(Object state change records)
=== Section Start ===

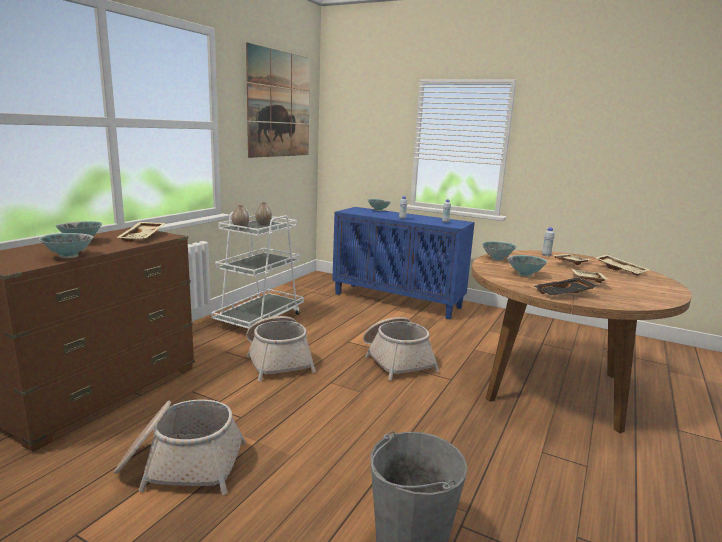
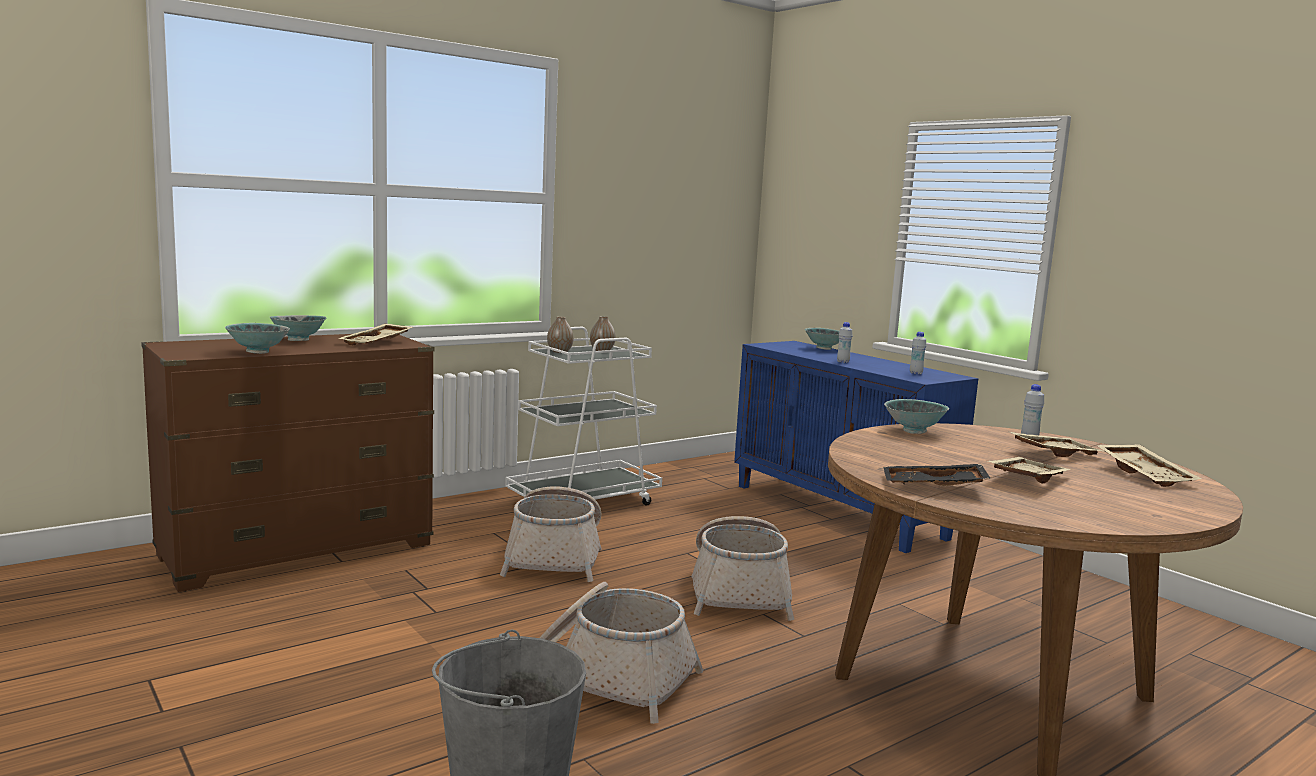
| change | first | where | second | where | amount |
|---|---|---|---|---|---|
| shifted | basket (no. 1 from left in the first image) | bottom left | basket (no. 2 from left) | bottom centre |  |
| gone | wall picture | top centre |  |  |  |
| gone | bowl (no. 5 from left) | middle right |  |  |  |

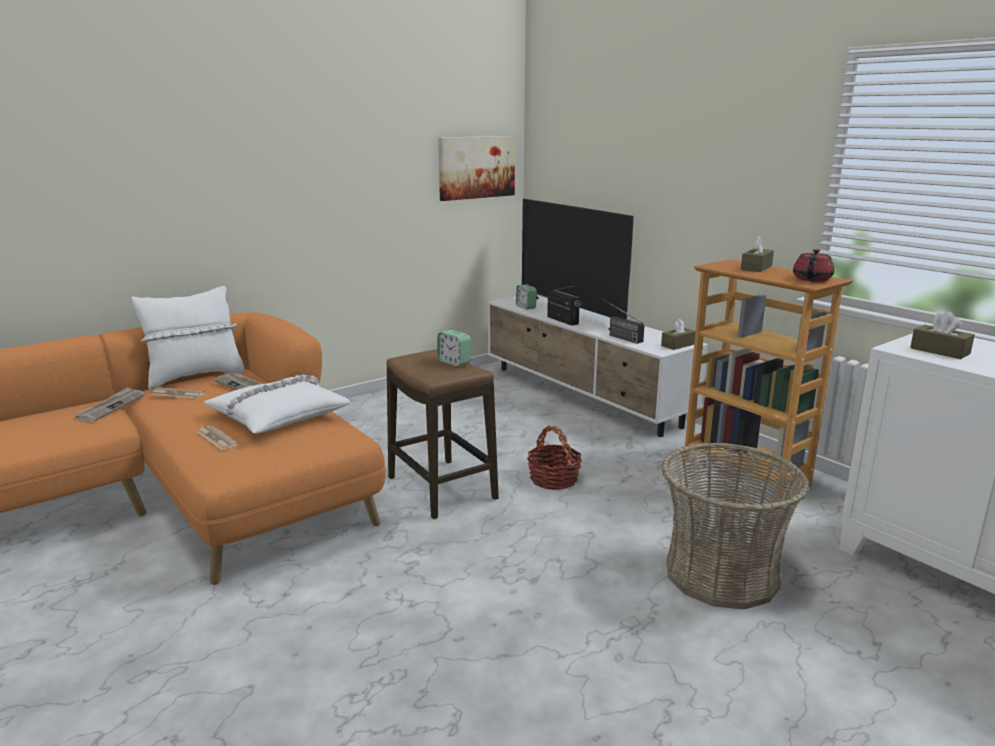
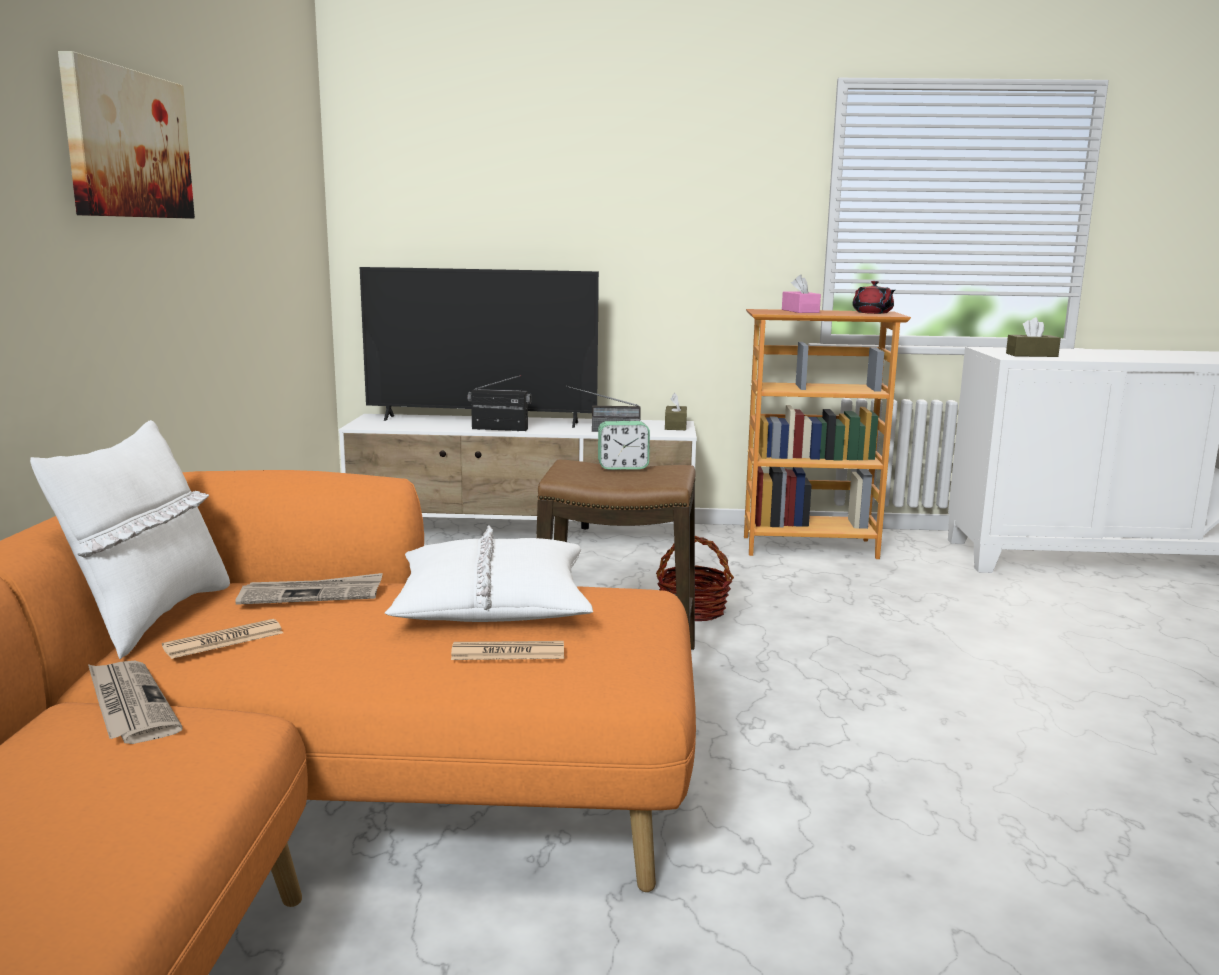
| change | first | where | second | where | amount |
|---|---|---|---|---|---|
| shifted | wall picture | top centre |  | top left |  |
| repainted | box of tissues in brownish (no. 2 from left) | middle right | box of tissues in pink | top centre |  |
| gone | alarm clock (no. 2 from left) | centre |  |  |  |
| gone | basket (no. 2 from left) | bottom right |  |  |  |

=== Section End ===

▸ **WHAT IS NEEDED**
All lines between the one that contains "gone | wall" and the end of the records above, both included, are to be returned exactly as they stand, except for pictures, which are omitted.

▸ **SOLUTION FOR THIS EXERCISE**
| gone | wall picture | top centre |  |  |  |
| gone | bowl (no. 5 from left) | middle right |  |  |  |

| change | first | where | second | where | amount |
|---|---|---|---|---|---|
| shifted | wall picture | top centre |  | top left |  |
| repainted | box of tissues in brownish (no. 2 from left) | middle right | box of tissues in pink | top centre |  |
| gone | alarm clock (no. 2 from left) | centre |  |  |  |
| gone | basket (no. 2 from left) | bottom right |  |  |  |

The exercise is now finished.